Mr Foster said: “There are three rumours flying around that simply aren’t true. It wasn’t a hitman, it wasn’t a dead Garda, and there was no man from continental Europe wearing a beret. We all know the postmortem was left too late, the body was left open overnight, and windy and wet weather blew fibres away.
“But that’s not all. You are not going to be able to prosecute this case without explaining why no DNA was found at the crime scene.
“For there to be a satisfactory conclusion to this case all the truth of this case needs to come out, not just 80 or 90% of it.
“Sophie’s family were badly let down and so were the Irish people.
“This has left a stain on the landscape of West Cork.”
Manchester-born former journalist Ian Bailey was arrested twice over Sophie’s death, in February 1997 and January 1998, but he was never charged.

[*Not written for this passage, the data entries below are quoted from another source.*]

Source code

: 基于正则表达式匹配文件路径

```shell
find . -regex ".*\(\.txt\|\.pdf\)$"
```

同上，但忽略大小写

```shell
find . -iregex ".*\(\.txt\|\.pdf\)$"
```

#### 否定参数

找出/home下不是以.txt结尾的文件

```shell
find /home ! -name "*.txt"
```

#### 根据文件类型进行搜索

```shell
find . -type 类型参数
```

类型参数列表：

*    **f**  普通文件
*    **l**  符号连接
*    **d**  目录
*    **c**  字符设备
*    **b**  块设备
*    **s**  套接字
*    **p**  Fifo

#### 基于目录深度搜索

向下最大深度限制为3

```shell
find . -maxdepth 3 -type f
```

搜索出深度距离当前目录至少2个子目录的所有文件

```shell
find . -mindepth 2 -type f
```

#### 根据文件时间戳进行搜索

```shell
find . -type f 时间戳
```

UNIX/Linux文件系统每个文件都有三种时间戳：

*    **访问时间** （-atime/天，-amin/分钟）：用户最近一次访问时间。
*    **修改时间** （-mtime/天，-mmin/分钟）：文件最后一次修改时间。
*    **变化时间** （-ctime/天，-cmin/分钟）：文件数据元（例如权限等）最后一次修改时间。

The then Director of Public Prosecutions ruled in 2001 there was not enough evidence to prosecute him.
Bailey, 64, was found guilty of murder in absentia by a three-judge French court in Paris in 2019 and sentenced to 25 years in jail.
The Irish courts refused to extradite him. Detectives from the serious crime review team are now examining the 4,000-page case file in a scoping exercise to determine whether a cold case review is needed.

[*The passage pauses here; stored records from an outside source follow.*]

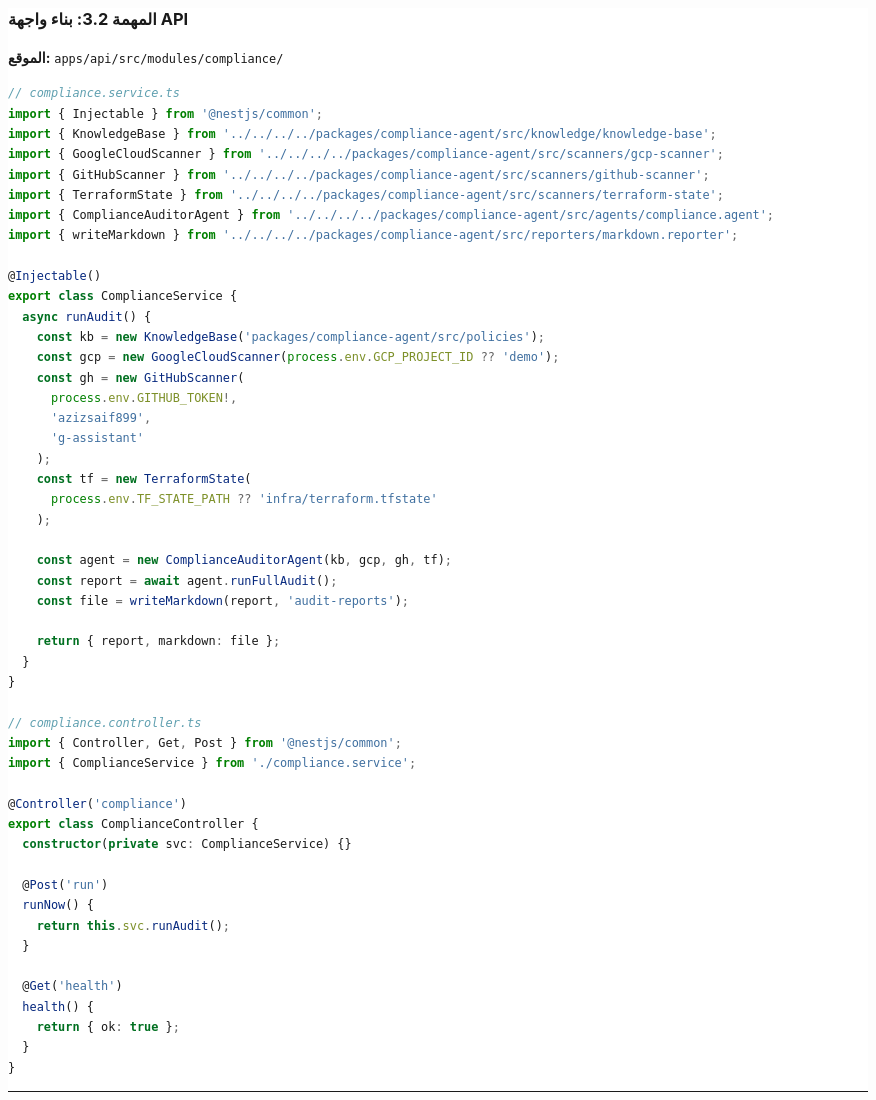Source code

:### المهمة 3.2: بناء واجهة API
**الموقع:** `apps/api/src/modules/compliance/`

```typescript
// compliance.service.ts
import { Injectable } from '@nestjs/common';
import { KnowledgeBase } from '../../../../packages/compliance-agent/src/knowledge/knowledge-base';
import { GoogleCloudScanner } from '../../../../packages/compliance-agent/src/scanners/gcp-scanner';
import { GitHubScanner } from '../../../../packages/compliance-agent/src/scanners/github-scanner';
import { TerraformState } from '../../../../packages/compliance-agent/src/scanners/terraform-state';
import { ComplianceAuditorAgent } from '../../../../packages/compliance-agent/src/agents/compliance.agent';
import { writeMarkdown } from '../../../../packages/compliance-agent/src/reporters/markdown.reporter';

@Injectable()
export class ComplianceService {
  async runAudit() {
    const kb = new KnowledgeBase('packages/compliance-agent/src/policies');
    const gcp = new GoogleCloudScanner(process.env.GCP_PROJECT_ID ?? 'demo');
    const gh = new GitHubScanner(
      process.env.GITHUB_TOKEN!,
      'azizsaif899',
      'g-assistant'
    );
    const tf = new TerraformState(
      process.env.TF_STATE_PATH ?? 'infra/terraform.tfstate'
    );

    const agent = new ComplianceAuditorAgent(kb, gcp, gh, tf);
    const report = await agent.runFullAudit();
    const file = writeMarkdown(report, 'audit-reports');
    
    return { report, markdown: file };
  }
}

// compliance.controller.ts
import { Controller, Get, Post } from '@nestjs/common';
import { ComplianceService } from './compliance.service';

@Controller('compliance')
export class ComplianceController {
  constructor(private svc: ComplianceService) {}

  @Post('run')
  runNow() {
    return this.svc.runAudit();
  }

  @Get('health')
  health() {
    return { ok: true };
  }
}
```

---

Sophie’s son Pierre Louis Baudey-Vignaud raised the possibility of such a review when he met with senior gardai in Schull in October.
Mr Bailey has written to Garda Commissioner Drew Harris requesting a cold case review, which he says will prove his innocence.
A petition submitted by publicist Amanda Large in support of Mr Bailey, and signed by 30,000 people, also calls for a review of the Garda investigation.
Commissioner Harris will decide in the new year whether to order a full cold-case review after considering the report from the serious crime review team. Sophie’s family and friends will hold a series of private memorial services to mark the 25th anniversary of her killing near the isolated cottage she loved to call home.
A wreath of fresh lilies will be laid at the stone Celtic stone cross that marks the spot where her body was discovered, and her family will hold a service in Paris. Mr Foster has followed the case for more than a decade and believes this latest revelation will prompt French authorities to take action.
He said: “I know the way this will be received in France and President Macron will put pressure on the Taoiseach.
“This mistake should have been admitted, and the investigation could have progressed on that basis.
“Sophie’s killer hasn’t spent five minutes in prison for this brutal crime, and her poor family has suffered every single day for 25 years.
“Sophie loved Ireland, it’s where she felt happiest. It’s also where she should have been safest.”
The Irish Sunday Mirror asked An Garda Siochana if any unauthorised person entered the crime scene at Toormore on the morning of December 23, 1996.
A Garda spokesman said: “A Garda investigation into the murder of Sophie Toscan du Plantier remains active and ongoing.
“An Garda Siochana continues to appeal to anyone who may have any information on this crime to contact the Garda investigation team at Bantry Garda Station 027 20860 or the Garda Confidential Line 1800 666 111.
“An Garda Siochana has no further comment.”